I'm an alt-o-holic, and I've played every class at least into the 40's, but my resto shaman is the first character I've ever gotten to 70 and still wanted to log in and play every day. I never get bored.
Well, unless my group is too well-behaved.
terra Sep 13th 2007 5:32PM
"For starters, I have a really difficult time healing a big Karazhan boss fight without Mana Spring totem up. This makes for fun times on any fight where I have to drop some other water totem and, as if often the case, there's no other shaman in the run."
The only fight in Karazhan I can think of that one might need any other water totem (when Mana Tide isn't up or necessary) is Moroes. And I don't use poison cleansing totem then, I use cure poison because if a tank is the one that's blinded, it's better to get him back in the fight ASAP rather than wait up to 5s for the totem to pulse (assuming he's in my group and in range of the totem). If I'm the one blinded, another healer will get me.
"I generally have to drop at least one mana potion during a long fight, save Mana Tide for after that, and hope I have another pot available if the fight goes really long. I can't honestly say how this compares to other healers, as I'm usually too busy to notice, but it is a limitation of the class even with decent mp/5 gear."
Well, assuming you're not wasting mana, chain chugging mana pots on a long fight (especially 25 mans) is pretty common for most mana users... nothing to do with shamans in particular. As your gear and your party's gear and skill improves, you'll use less and less pots in content that's no longer cutting edge for your guild/group. I use maybe 2-4 pots for Karazhan nowadays, usually unstable/major combat mana pots, and I could probably get away with less but I'd rather not take the risk of going OOM at any time on a boss. If there is a shadow priest in my group I may even use none.
@13: From my experience the role of a raid healer in BC isn't always just healing. There are plenty of fights where if you just stare at health bars you are not fully contributing (interrupts on the channelers at Magtheridon's Lair, purging Romulo/Julianne, priests shackling adds for Moroes, etc), nor can you expect to survive (avoiding cave-ins and staying out of clumps of people on Gruul, avoiding the blizzard on Aran, staying out of clumps of people on Hydross to avoid water tomb, etc).

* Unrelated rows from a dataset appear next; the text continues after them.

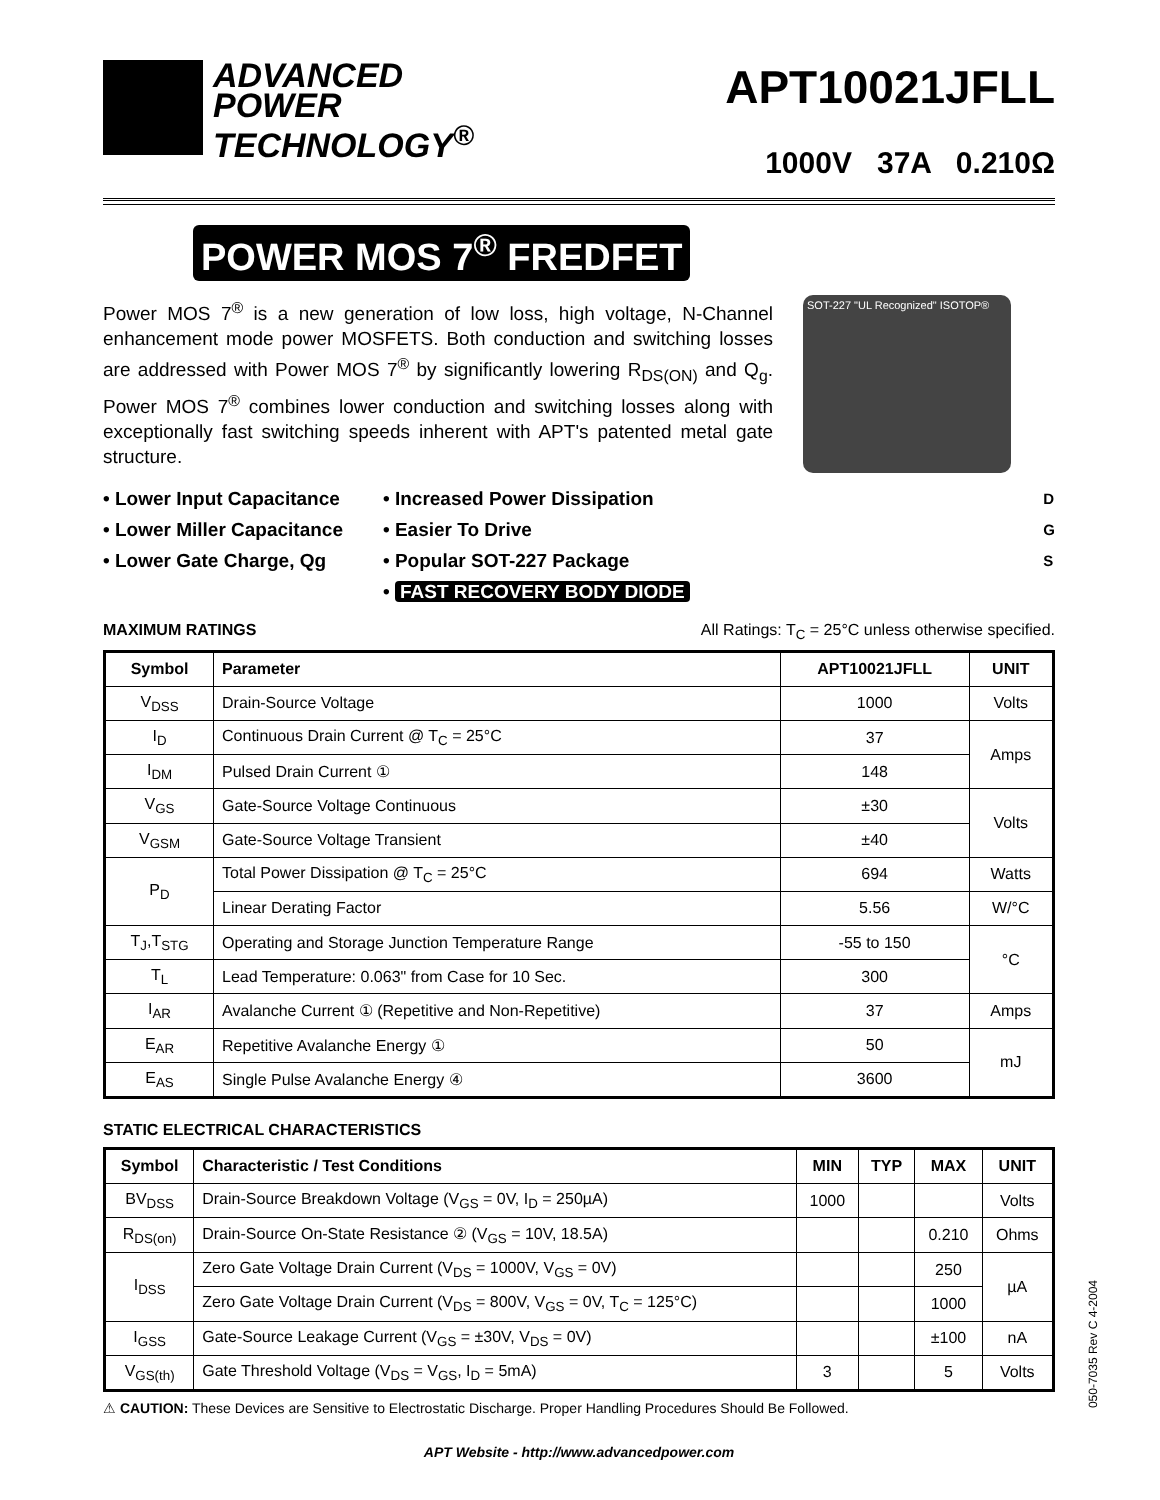ADVANCED
POWER
TECHNOLOGY<sup>®</sup>
APT10021JFLL
1000V 37A 0.210Ω
POWER MOS 7<sup>®</sup> FREDFET
Power MOS 7<sup>®</sup> is a new generation of low loss, high voltage, N-Channel enhancement mode power MOSFETS. Both conduction and switching losses are addressed with Power MOS 7<sup>®</sup> by significantly lowering R<sub>DS(ON)</sub> and Q<sub>g</sub>. Power MOS 7<sup>®</sup> combines lower conduction and switching losses along with exceptionally fast switching speeds inherent with APT's patented metal gate structure.
SOT-227 "UL Recognized" ISOTOP®
• Lower Input Capacitance
• Lower Miller Capacitance
• Lower Gate Charge, Qg
• Increased Power Dissipation
• Easier To Drive
• Popular SOT-227 Package
• FAST RECOVERY BODY DIODE
D
G
S
MAXIMUM RATINGS All Ratings: T<sub>C</sub> = 25°C unless otherwise specified.
| Symbol | Parameter | APT10021JFLL | UNIT |
| --- | --- | --- | --- |
| V<sub>DSS</sub> | Drain-Source Voltage | 1000 | Volts |
| I<sub>D</sub> | Continuous Drain Current @ T<sub>C</sub> = 25°C | 37 | Amps |
| I<sub>DM</sub> | Pulsed Drain Current ① | 148 | |
| V<sub>GS</sub> | Gate-Source Voltage Continuous | ±30 | Volts |
| V<sub>GSM</sub> | Gate-Source Voltage Transient | ±40 | |
| P<sub>D</sub> | Total Power Dissipation @ T<sub>C</sub> = 25°C | 694 | Watts |
| | Linear Derating Factor | 5.56 | W/°C |
| T<sub>J</sub>,T<sub>STG</sub> | Operating and Storage Junction Temperature Range | -55 to 150 | °C |
| T<sub>L</sub> | Lead Temperature: 0.063" from Case for 10 Sec. | 300 | |
| I<sub>AR</sub> | Avalanche Current ① (Repetitive and Non-Repetitive) | 37 | Amps |
| E<sub>AR</sub> | Repetitive Avalanche Energy ① | 50 | mJ |
| E<sub>AS</sub> | Single Pulse Avalanche Energy ④ | 3600 | |
STATIC ELECTRICAL CHARACTERISTICS
| Symbol | Characteristic / Test Conditions | MIN | TYP | MAX | UNIT |
| --- | --- | --- | --- | --- | --- |
| BV<sub>DSS</sub> | Drain-Source Breakdown Voltage (V<sub>GS</sub> = 0V, I<sub>D</sub> = 250µA) | 1000 | | | Volts |
| R<sub>DS(on)</sub> | Drain-Source On-State Resistance ② (V<sub>GS</sub> = 10V, 18.5A) | | | 0.210 | Ohms |
| I<sub>DSS</sub> | Zero Gate Voltage Drain Current (V<sub>DS</sub> = 1000V, V<sub>GS</sub> = 0V) | | | 250 | µA |
| | Zero Gate Voltage Drain Current (V<sub>DS</sub> = 800V, V<sub>GS</sub> = 0V, T<sub>C</sub> = 125°C) | | | 1000 | |
| I<sub>GSS</sub> | Gate-Source Leakage Current (V<sub>GS</sub> = ±30V, V<sub>DS</sub> = 0V) | | | ±100 | nA |
| V<sub>GS(th)</sub> | Gate Threshold Voltage (V<sub>DS</sub> = V<sub>GS</sub>, I<sub>D</sub> = 5mA) | 3 | | 5 | Volts |
⚠ CAUTION: These Devices are Sensitive to Electrostatic Discharge. Proper Handling Procedures Should Be Followed.
APT Website - http://www.advancedpower.com
050-7035 Rev C 4-2004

DontLetsStart Sep 14th 2007 1:25AM
Use grid, shrink it down nice and small, then place it in the bottom middle of your screen. I find I can see the fights plenty well while I concentrate on health bars.
I think the problem most people have is they either have frames that are huge and cover most of their screen, or they place them such that they can't really see what's going on. Heals take 2.5 seconds to cast, plenty of time to catch a look around.
I really don't see any less of the fight as healing than as DPS, as DPS I'm always watching my cast bar and enemy health so I can crank out that next spell as fast as possible. Now I watch the cast bar and friendly health bars. Either way the battle is the background that you catch glimpses of when you can steal them.